La guerre ne se gagne pas sur le papier. Les annonces de victoires, si elles ne s’accompagnent pas de mesures concrètes sur le terrain, risquent de donner une illusion de contrôle, masquant l’enracinement progressif du conflit dans le paysage burkinabè.

Au-delà de la force : une stratégie à plusieurs dimensions

Le Burkina Faso doit faire face à une crise qui dépasse largement le cadre militaire. Même si l’usage de la force reste indispensable pour contrer les groupes armés, il ne peut suffire à résoudre le problème. Une approche globale est nécessaire, combinant renseignement accru, sécurisation des axes routiers, protection renforcée des civils, retour de l’administration dans les zones reconquises et soutien aux populations déplacées.

Il faut également veiller à ce que la réponse sécuritaire ne creuse pas davantage les fractures communautaires. Dans un contexte où rumeurs et suspicions alimentent les tensions, la confiance entre les populations et les institutions est un pilier essentiel de la stabilisation. Une erreur de communication ou une mesure perçue comme discriminatoire peut anéantir des mois de travail sur le terrain.
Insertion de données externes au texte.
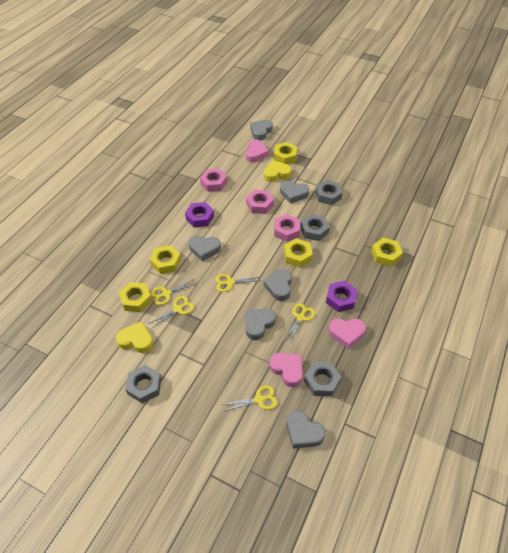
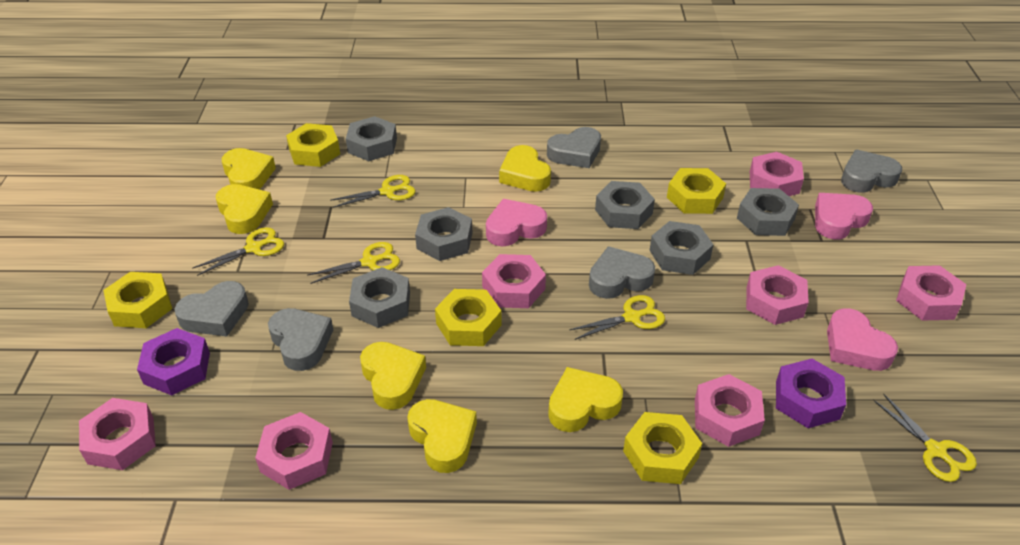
grey heart: 6 -> 5
grey nut: 4 -> 6
pink nut: 3 -> 7
yellow heart: 2 -> 6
Le danger des victoires proclamées trop vite

L’erreur la plus courante serait de confondre pression militaire et résolution du conflit. Les groupes armés, même affaiblis, conservent une capacité de nuisance redoutable. Leur aptitude à se disperser, à adapter leurs tactiques et à exploiter les faiblesses du dispositif étatique leur permet de transformer les défaites temporaires en simples pauses stratégiques.

Le vrai test pour le Burkina Faso ne réside pas dans le nombre de positions reprises, mais dans la capacité à maintenir ces gains sur le long terme. Tant que les territoires reconquis ne seront pas stabilisés, les annonces de victoires ne feront que masquer une réalité plus sombre : celle d’un conflit qui s’installe, se déplace et se renforce, année après année.

La véritable réussite ne consistera pas à repousser les groupes armés, mais à rendre leur retour impossible en restaurant simultanément la sécurité, l’autorité de l’État et les conditions de vie des populations.